WHAT THIS TASK INVOLVES:
Below are some records. Return exactly the lines from the one containing "index mcp: (566, 750)" through the one containing "ring pip: (1565, 1032)", both included, and only those.

INPUT MATERIAL:

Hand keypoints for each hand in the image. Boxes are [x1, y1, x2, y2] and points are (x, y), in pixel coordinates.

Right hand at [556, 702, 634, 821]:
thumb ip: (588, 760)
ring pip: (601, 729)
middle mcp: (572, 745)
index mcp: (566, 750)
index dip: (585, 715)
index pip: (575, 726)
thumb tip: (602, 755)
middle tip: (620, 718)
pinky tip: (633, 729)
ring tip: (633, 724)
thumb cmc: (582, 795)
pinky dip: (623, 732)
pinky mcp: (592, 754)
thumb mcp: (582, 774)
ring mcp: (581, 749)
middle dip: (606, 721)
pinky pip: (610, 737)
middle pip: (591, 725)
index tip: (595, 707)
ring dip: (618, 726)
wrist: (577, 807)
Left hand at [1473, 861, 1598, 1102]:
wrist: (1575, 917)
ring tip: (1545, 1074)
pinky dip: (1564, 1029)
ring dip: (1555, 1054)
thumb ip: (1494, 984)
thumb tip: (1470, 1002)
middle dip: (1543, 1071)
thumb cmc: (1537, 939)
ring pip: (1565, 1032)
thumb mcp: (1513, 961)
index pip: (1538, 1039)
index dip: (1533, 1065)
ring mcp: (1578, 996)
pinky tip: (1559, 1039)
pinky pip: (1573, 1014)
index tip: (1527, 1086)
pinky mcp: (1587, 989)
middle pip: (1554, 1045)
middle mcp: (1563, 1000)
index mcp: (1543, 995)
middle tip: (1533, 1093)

ANSWER SPACE:
index mcp: (566, 750)
index dip: (585, 715)
index pip: (575, 726)
thumb tip: (602, 755)
middle tip: (620, 718)
pinky tip: (633, 729)
ring tip: (633, 724)
thumb cmc: (582, 795)
pinky dip: (623, 732)
pinky mcp: (592, 754)
thumb mcp: (582, 774)
ring mcp: (581, 749)
middle dip: (606, 721)
pinky pip: (610, 737)
middle pip: (591, 725)
index tip: (595, 707)
ring dip: (618, 726)
wrist: (577, 807)
Left hand at [1473, 861, 1598, 1102]:
wrist: (1575, 917)
ring tip: (1545, 1074)
pinky dip: (1564, 1029)
ring dip: (1555, 1054)
thumb ip: (1494, 984)
thumb tip: (1470, 1002)
middle dip: (1543, 1071)
thumb cmc: (1537, 939)
ring pip: (1565, 1032)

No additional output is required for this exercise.